▸ **RECORD SET**

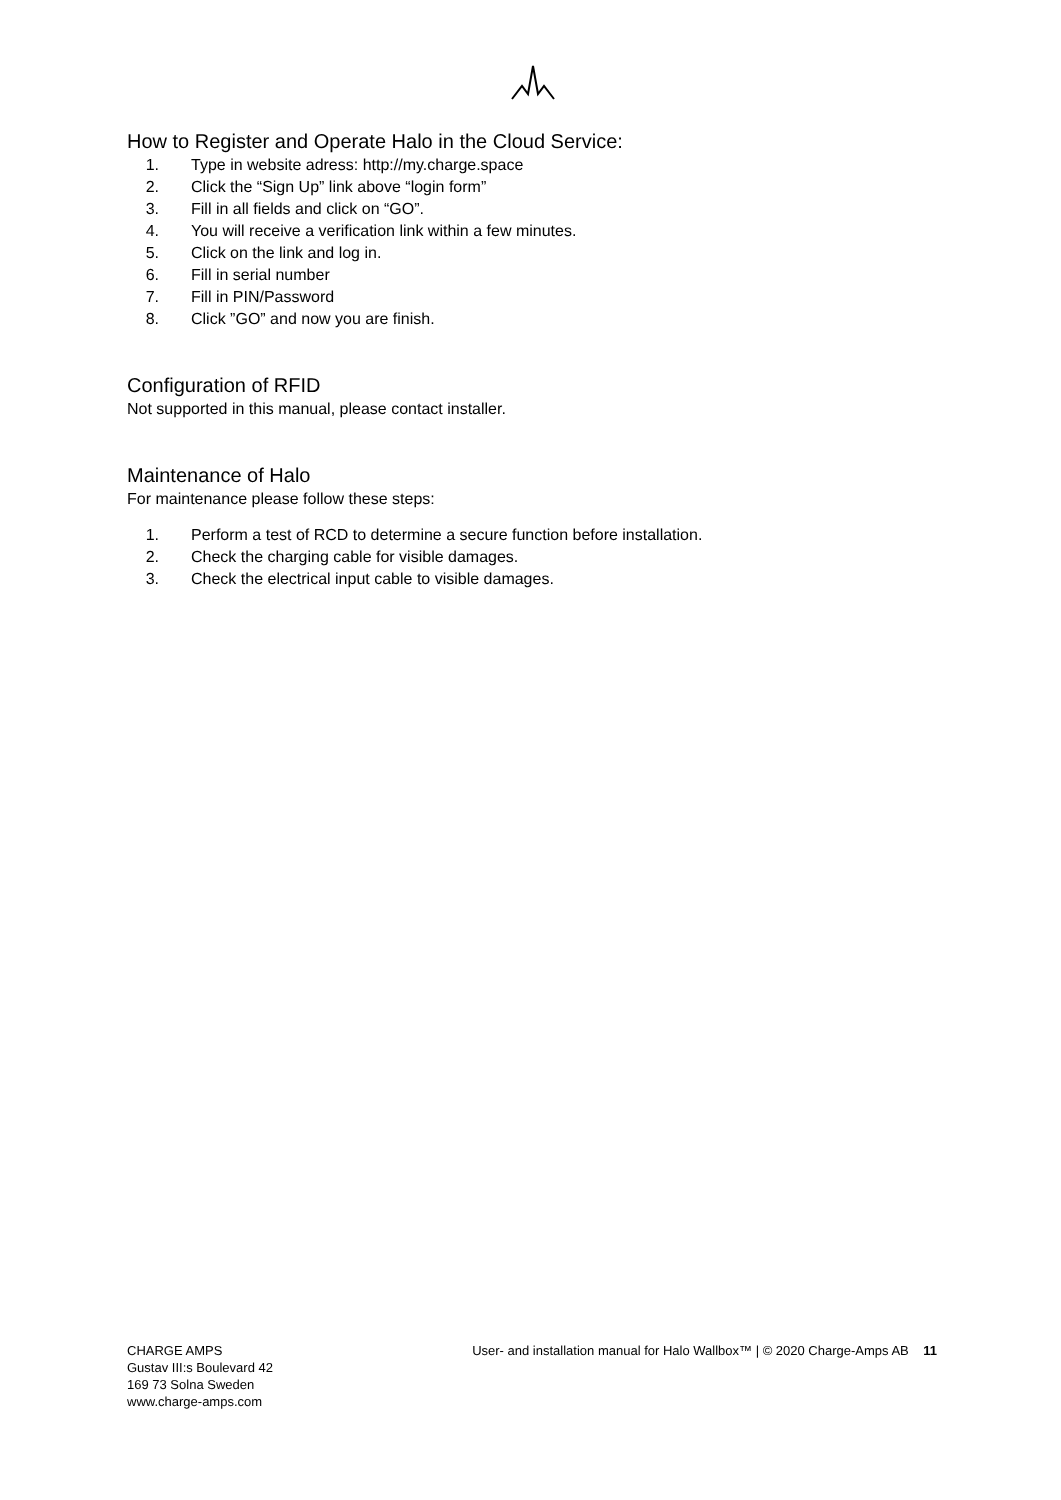How to Register and Operate Halo in the Cloud Service:
1. Type in website adress: http://my.charge.space
2. Click the “Sign Up” link above “login form”
3. Fill in all fields and click on “GO”.
4. You will receive a verification link within a few minutes.
5. Click on the link and log in.
6. Fill in serial number
7. Fill in PIN/Password
8. Click ”GO” and now you are finish.
Configuration of RFID
Not supported in this manual, please contact installer.
Maintenance of Halo
For maintenance please follow these steps:
1. Perform a test of RCD to determine a secure function before installation.
2. Check the charging cable for visible damages.
3. Check the electrical input cable to visible damages.
CHARGE AMPS
Gustav III:s Boulevard 42
169 73 Solna Sweden
www.charge-amps.com
User- and installation manual for Halo Wallbox™ | © 2020 Charge-Amps AB 11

▸ **TASK DESCRIPTION**
Give back the material above exactly as it appears, minus the pictures.

▸ **THE COMPLETED TASK**
How to Register and Operate Halo in the Cloud Service:
1. Type in website adress: http://my.charge.space
2. Click the “Sign Up” link above “login form”
3. Fill in all fields and click on “GO”.
4. You will receive a verification link within a few minutes.
5. Click on the link and log in.
6. Fill in serial number
7. Fill in PIN/Password
8. Click ”GO” and now you are finish.
Configuration of RFID
Not supported in this manual, please contact installer.
Maintenance of Halo
For maintenance please follow these steps:
1. Perform a test of RCD to determine a secure function before installation.
2. Check the charging cable for visible damages.
3. Check the electrical input cable to visible damages.
CHARGE AMPS
Gustav III:s Boulevard 42
169 73 Solna Sweden
www.charge-amps.com
User- and installation manual for Halo Wallbox™ | © 2020 Charge-Amps AB 11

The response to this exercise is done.